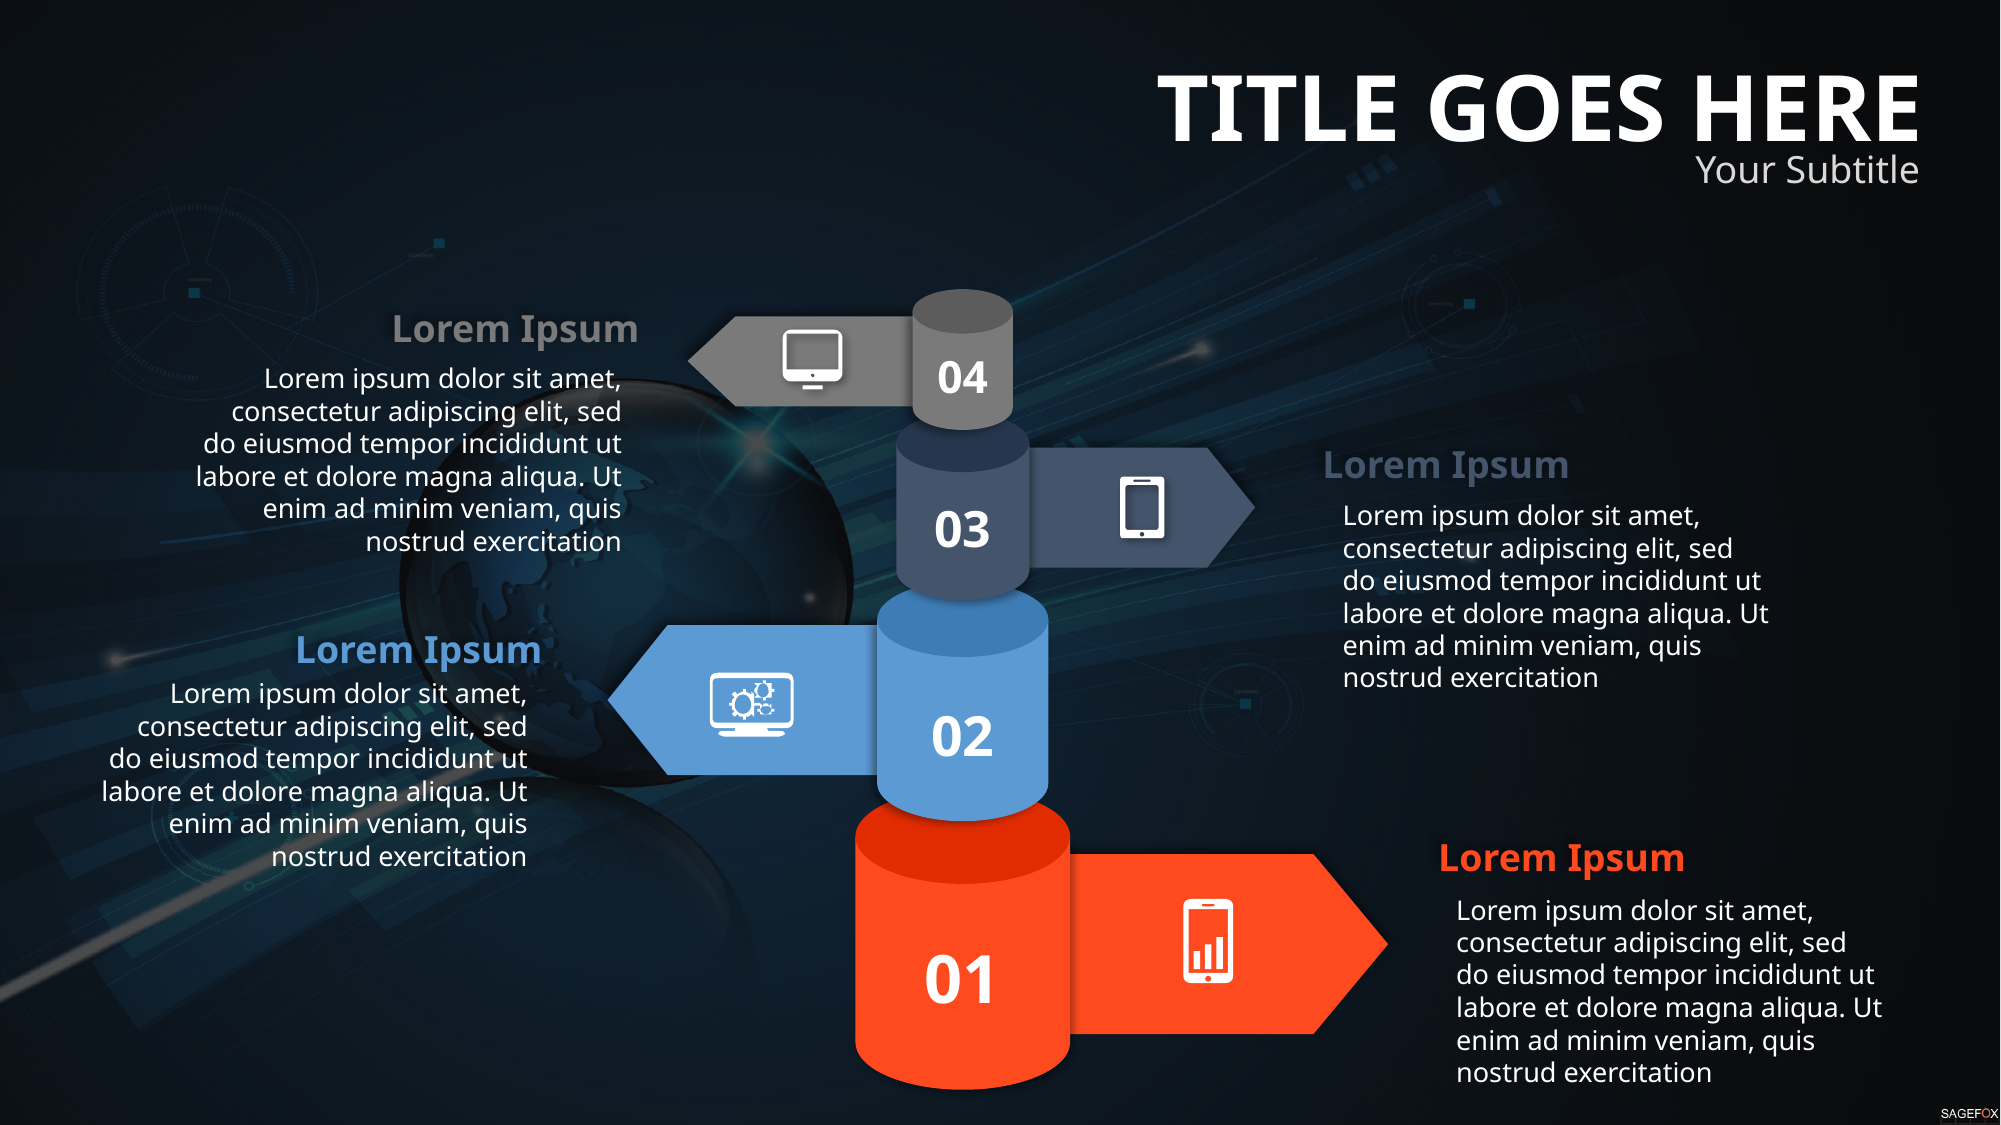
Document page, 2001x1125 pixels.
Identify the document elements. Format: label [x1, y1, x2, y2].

text_box [782, 329, 843, 382]
text_box [709, 672, 794, 737]
text_box [607, 625, 867, 776]
text_box [912, 289, 1013, 430]
text_box [1035, 42, 1939, 199]
text_box [877, 581, 1049, 822]
text_box [1183, 898, 1234, 984]
text_box [1079, 854, 1389, 1035]
text_box [802, 385, 823, 390]
text_box [687, 316, 902, 407]
text_box [181, 297, 666, 564]
text_box [896, 413, 1030, 600]
text_box [87, 617, 569, 879]
text_box [1412, 826, 1897, 1095]
text_box [1038, 447, 1256, 568]
text_box [1120, 476, 1165, 539]
picture [1940, 0, 2001, 1125]
text_box [1296, 433, 1783, 701]
text_box [855, 789, 1071, 1090]
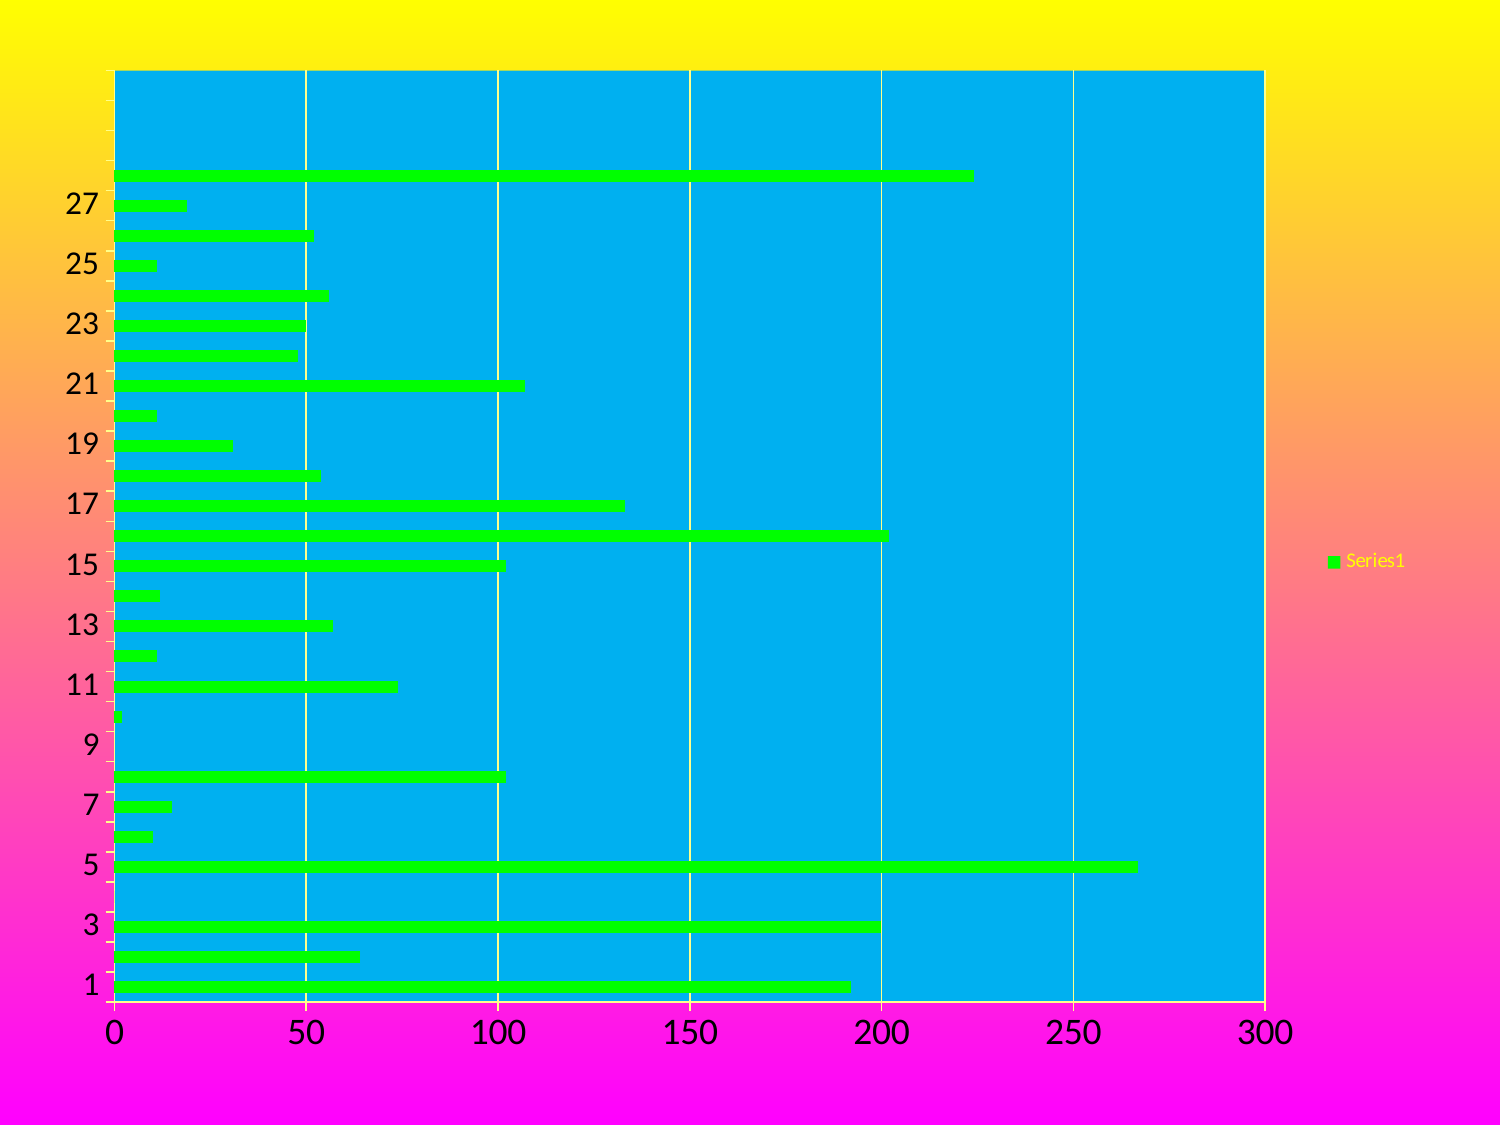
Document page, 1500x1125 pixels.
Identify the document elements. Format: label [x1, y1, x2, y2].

chart [37, 49, 1426, 1076]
-*-
WORK TASK:
From the first line to the last, copy the listing above exactly, dropping all images.

ANSWER FOR THE TASK:
Document page, 2001x1125 pixels.
Identify the document elements. Format: label [x1, y1, x2, y2].

text_box [782, 329, 843, 382]
text_box [709, 672, 794, 737]
text_box [607, 625, 867, 776]
text_box [912, 289, 1013, 430]
text_box [1035, 42, 1939, 199]
text_box [877, 581, 1049, 822]
text_box [1183, 898, 1234, 984]
text_box [1079, 854, 1389, 1035]
text_box [802, 385, 823, 390]
text_box [687, 316, 902, 407]
text_box [181, 297, 666, 564]
text_box [896, 413, 1030, 600]
text_box [87, 617, 569, 879]
text_box [1412, 826, 1897, 1095]
text_box [1038, 447, 1256, 568]
text_box [1120, 476, 1165, 539]
picture [1940, 0, 2001, 1125]
text_box [1296, 433, 1783, 701]
text_box [855, 789, 1071, 1090]
Document page, 1500x1125 pixels.
Identify the document elements. Format: label [x1, y1, x2, y2].

chart [37, 49, 1426, 1076]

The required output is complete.